Und selbst ein Aufleben der Ritterromantik in Europa im 19. Jahrhundert erklärt nicht die Gnadenlosigkeit und Kompromißlosigkeit mit der Mark Twain das Rittertum, die damaligen Traditionen und den Glauben attackiert.
Sein Protagonist Hank Morgan geht zunächst davon aus, dass er aufgrund der (technischen) Errungenschaften der Zivilisation etwas an den Zuständen des Mittelalters ändern kann, dass diese Menschen dort noch "unterentwickelt" sind. Hank Morgan hält sich anfangs für überlegen, kann aber letztlich selbst das feudale System und die Menschen, die in ihm leben, gar nicht verstehen.
Es mag sein, dass bereits dieser Umstand sein Vorhaben scheitern lässt.
Ich weiß, das ein Argument nicht besser wird, je öfter man es wiederholt, aber für mich ist das ein zentraler Punkt nicht nur in diesem Buch Mark Twains, sondern in seinem gesamten Werk, also nochmal:
Ich glaube, dass Mark Twain weitergehender aufzeigen wollte, dass eben die technischen Errungenschaften alleine nicht zur Verbesserung der Zustände beitragen, wenn sie nicht begleitet werden von einer Einsichtsfähigkeit des Menschen.
Und diese Einsichtsfähigkeit, letztlich die Fähigkeit zum Leben in Frieden und Freiheit, spricht Mark Twain nicht nur den scheinbar unterentwickelten Menschen des Mittelalters ab, sondern auch dem Menschen seiner (und unserer?) Zeit.

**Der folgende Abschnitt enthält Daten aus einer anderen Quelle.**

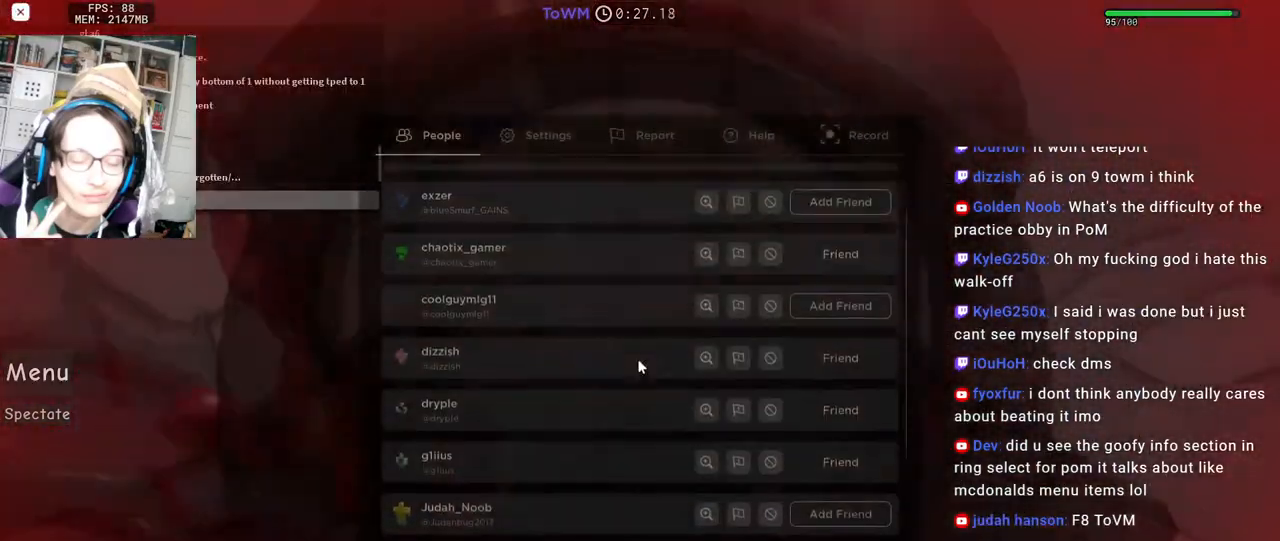
{"keys": [], "mouse": [], "events": []}
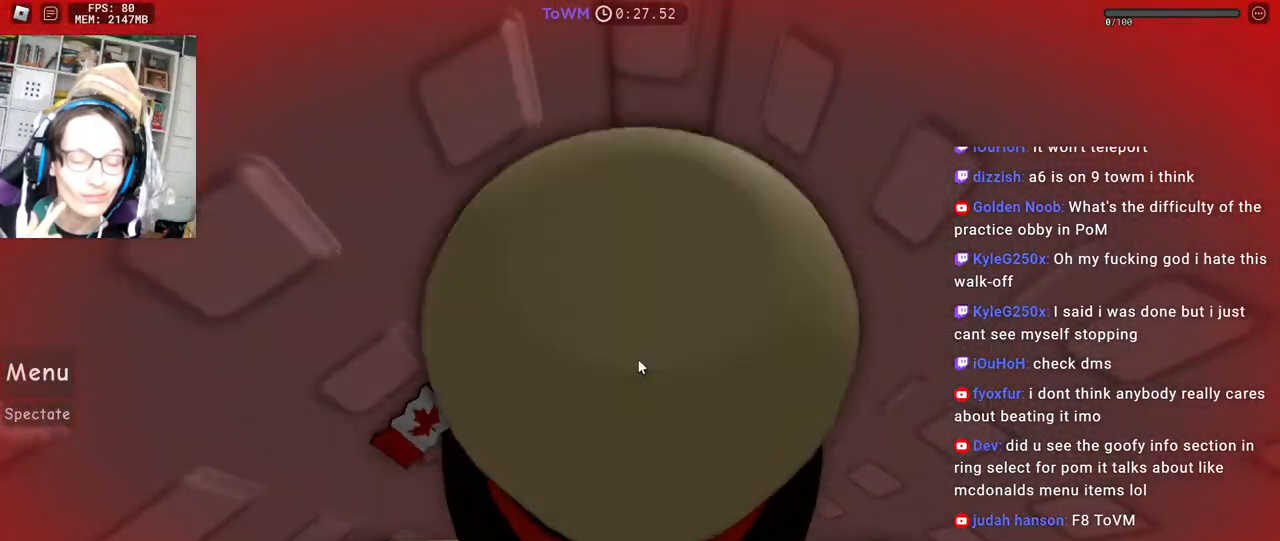
{"keys": [], "mouse": ["wheel"], "events": [[500, "mouse_wheel", "down"]]}
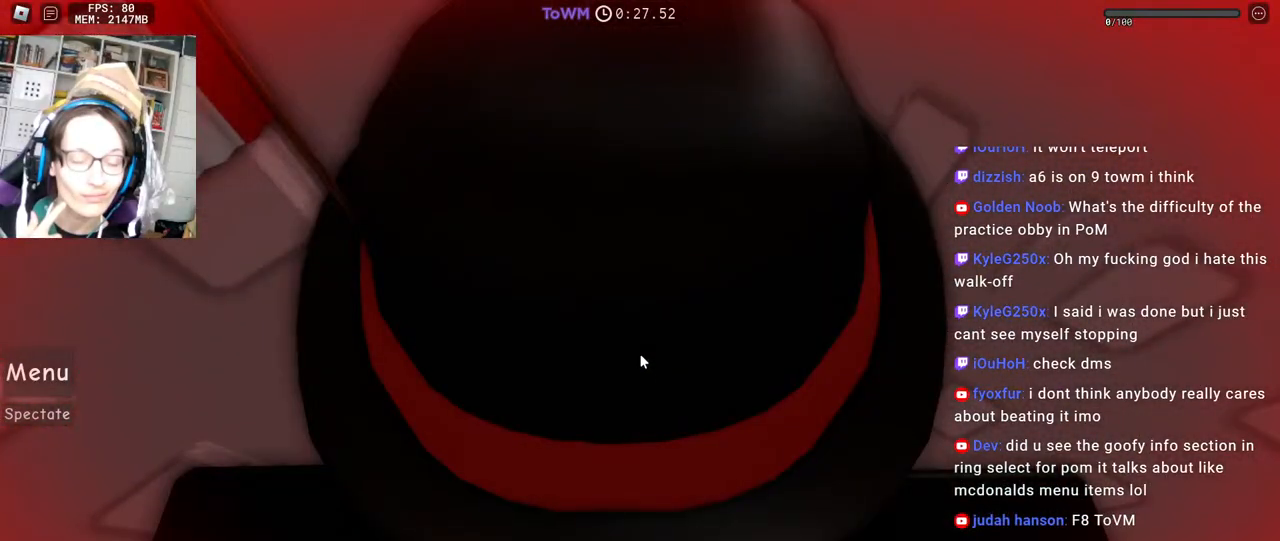
{"keys": [], "mouse": ["right"], "events": [[184, "mouse_wheel", "up"], [467, "mouse_right", "down"]]}
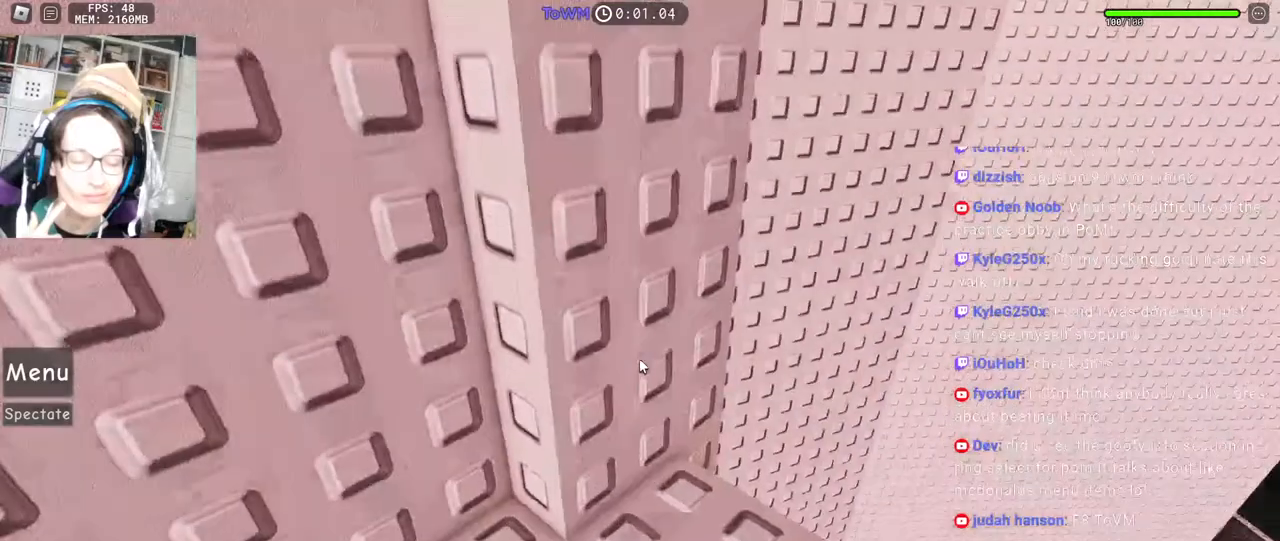
{"keys": ["d", "w"], "mouse": ["right"], "events": [[117, "d", "down"], [117, "w", "down"], [367, "d", "up"], [367, "w", "up"], [450, "d", "down"], [450, "w", "down"]]}
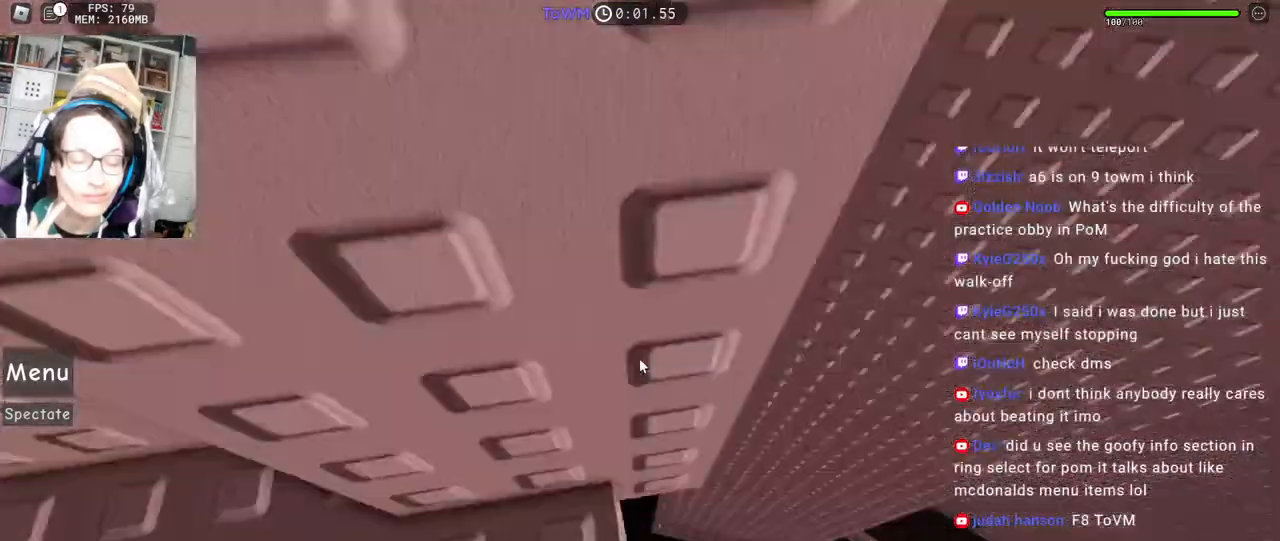
{"keys": ["d"], "mouse": ["right"], "events": [[117, "space", "down"], [117, "w", "up"], [200, "space", "up"]]}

Aber in diesem Zusammenhang fällt mir noch etwas ein:
Twain gehörte zu jenen Kreisen amerikanischer Schriftsteller, die versuchten, der amerikanischen Literatur ein eigenes Gesicht, eine eigene Identität zu verleihen und sie von der europäischen, vorrangig der englischen Literatur abzugrenzen. Möglicherweise liegt auch darin die Härte begründet, mit der Mark Twain Rittertum und Romantik attackiert. Dann würde es sich auch um eine "Abrechnung" mit der alten europäischen Literatur handeln. Aber da müsste ich noch tiefer graben, ist nur ein Gedanke.
@ hallo Rüdiger, zu Deiner These, dass Hank Morgan nicht die Meinung von Mark Twain wiedergibt, möchte ich nur anmerken, dass meiner Meinung nach jeder Schriftsteller seine eigene Meinung in seinen Werken vertritt und ich denke auch, dass Hank die Meinung von Mark Twain wiedergibt.
Ich stimme mit Dir völlig über ein, dass Mark Twain in dem Buch seine eigene Meinung vertritt.
Aber für mich ist das nicht gleichbedeutend damit, das sein Protagonist Hank Morgan als handelnde Person im Buch Mark Twains Meinung vertritt oder gar immer vertreten muss.
Das ist meiner Ansicht nach nicht der Fall - tatsächlich zeigt Mark Twain ja auch Fehler auf, die sein Protagonist begeht, und die er nicht begehen würde, wäre er Mark Twain.